Il faut dire qu’Ali Bongo se retrouve aujourd’hui, à quelque chose près, dans la même situation. Il a perdu, presque tous ceux qui l’ont porté au pinacle en août 2009 et qui comptaient parmi ses fidèles : Jean François Ntoutoume Emane, Guy Nzouba Ndama, Eloï Rahandi Chambrier, Raymond Ndong Sima et bien d’autres encore, et non des moindres, venus renforcer et grossir les rangs de l’opposition. Il ne lui reste plus qu’un petit cercle de va-t-en guerre, opportunistes, situationnistes et sécurocrates  qui lui suggèrent de passer en force.

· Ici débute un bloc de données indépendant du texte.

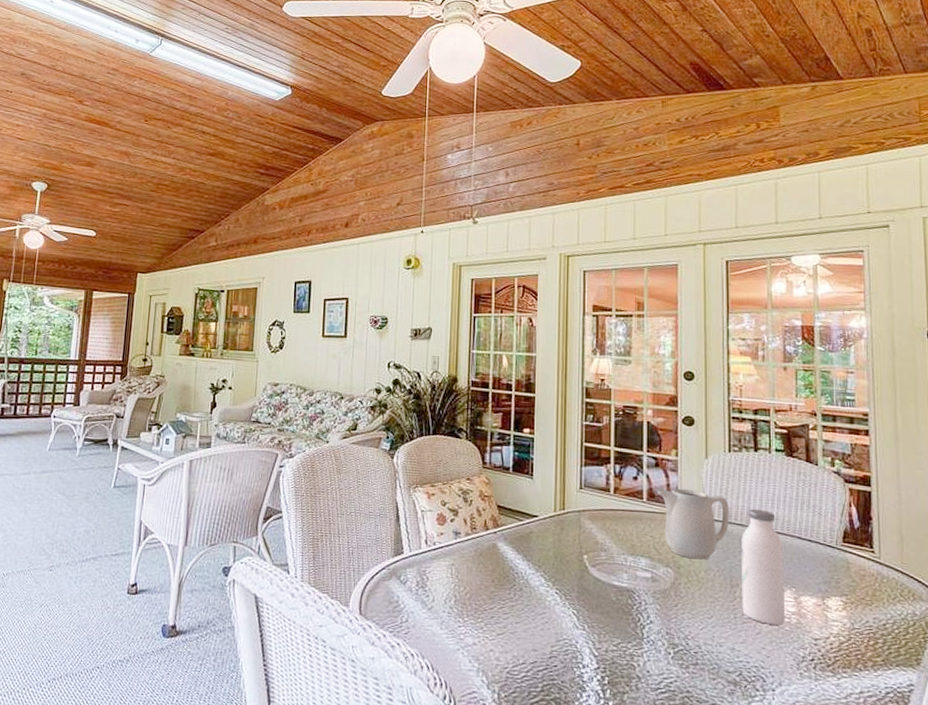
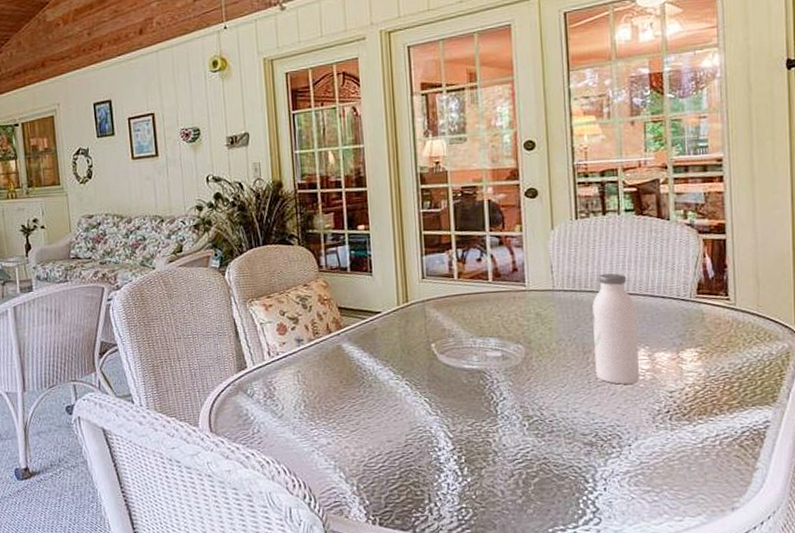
pitcher: present [657,488,730,560] -> none [502,263,580,332]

Un passage que ce dernier voudrait habiller avec des opérations de ‘’com’’ et de charme, à l’exemple de la fameuse ‘’tournée républicaine’’ (sic) qu’il effectue actuellement, le tout s’accompagnant d’un déploiement, sans précédents de forces de défense et de sécurité sur l’ensemble du territoire nationale.

Toujours dans cette logique d’un passage en force, et après avoir promis ’’l’avenir en confiance de 2009’’, la campagne électorale de cette année 2016 sur fond ‘’d’égalité de chances’’. Les hommes naissent biologiquement et physiologiquement égaux, sauf handicap survenu avant l’accouchement. C’est le milieu social dans lequel ils viennent au monde qui façonne leur existence. Il est de ce fait évident qu’un enfant né dans les ‘’mapanes’’ de Libreville, au milieu des cafards et des moustiques, et des rats a moins de chances de réussite dans la vie qu’un autre né à la Sablière, le quartier le plus huppé de Libreville. Il est tout aussi évident qu’un jeune qui se retrouve dans une salle de classe dont l’effectif dépasse 100 élèves, a moins de chances de réussir un examen qu’un autre affecté dans une salle de classe de moins de 30 élèves. De même, un Gabonais habitant Medouneu, Minvoul, Moulingui-Bindza, Malinga, Iboundji, ou tout autre coin enclavé du pays, a beaucoup plus de chance de succomber d’une crise de paludisme ou d’une morsure de serpent, qu’un autre résidant là où il peut facilement être soigné dans un hôpital.

 C’est donc dire à quel point ‘’légalité des chances’’ relève de l’utopie, surtout dans la situation actuelle de Gabon, caractérisée par des inégalités criardes. Il y a dans la notion  de ‘’chance’’, quelque chose d’aléatoire, une part d’imprévu. Il s’agit d’une probabilité pour que quelque chose  se produise ou qu’elle ne se produise pas.

Avec ‘’l’égalité de chances’’, on est donc dans le domaine de la probabilité. Et dans un pays structuré de manière très hiérarchique comme le Gabon, cette inégalité de chances apparaît comme un creux et simple slogan de campagne électorale, comme l’a été ‘’l’avenir en confiance’’ devenu 7 ans après ‘’l’avenir en confiance’’.

Par contre dans une république, ce qui doit être promis et assuré aux citoyens, c’est l’égalité devant le droit : à l’éducation et à la formation ; au travail, à la bonne santé ; à un logement décent, à l’eau potable et à l’électricité ; à circuler librement ; d’exprimer ses opinions.

C’est donc disions nous l’égalité devant tous ces différents droits qui doit être promise et assurée aux citoyens d’un pays tel le Gabon, et non ‘’l’égalité de chances’’, cette dernière étant, rappelons-le encore, une donnée aléatoire.